Linear Algebra – How to Triangularize Two Commutative Linear Transformations

linear algebralinear-transformationstransformationvector-spaces

Prove two commutative linear transformations on a finite-dimensional vector space $V$ over an algebraically closed field can be simultaneously triangularized.

It is equivalent to show if $AB=BA$, then there exists a basis $X$ such that both $[A:X]$ and $[B:X]$ are triangular, where $A$ and $B$ are both linear transformations.
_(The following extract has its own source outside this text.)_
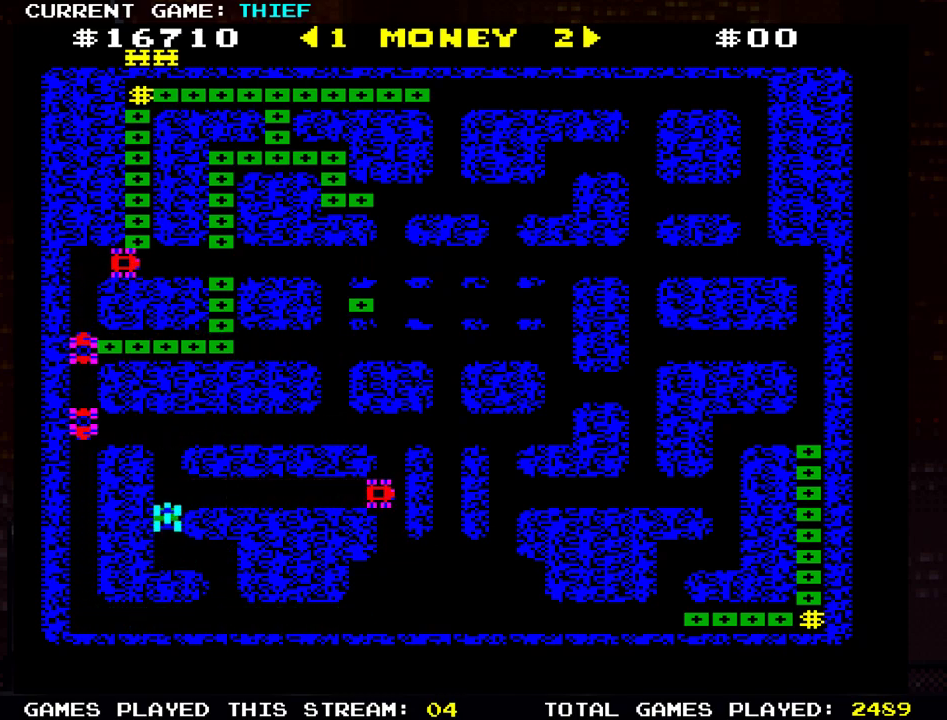
{"buttons": [], "left_stick": "left", "events": [[33, "left_stick", "left"], [300, "left_stick", "up-left"], [451, "left_stick", "left"]]}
Hint: Find a subspace $W$ of $V$ that is invariant under both by $A$ and $B$, with this in mind, consider any proper value $λ$ of $A$ and examine the set of all solutions of $Ax=λx$ for the role of $W$.

Notation:Let $A$ be a linear transformation on an $n$-dimensional vector space, and let $X={x_1,x_2,…,X-n}$ be a basis in that space, then $[A]=[A:X]=(a_{ij})$ be the matrix of $A$ in the coordinate system $X$, so that $$Ax_{j}=\sum_{i}a_{ij}x_{i}$$.

Source: Halmos, Finite dimensional vector spaces, section 56 Triangular form exercise #2.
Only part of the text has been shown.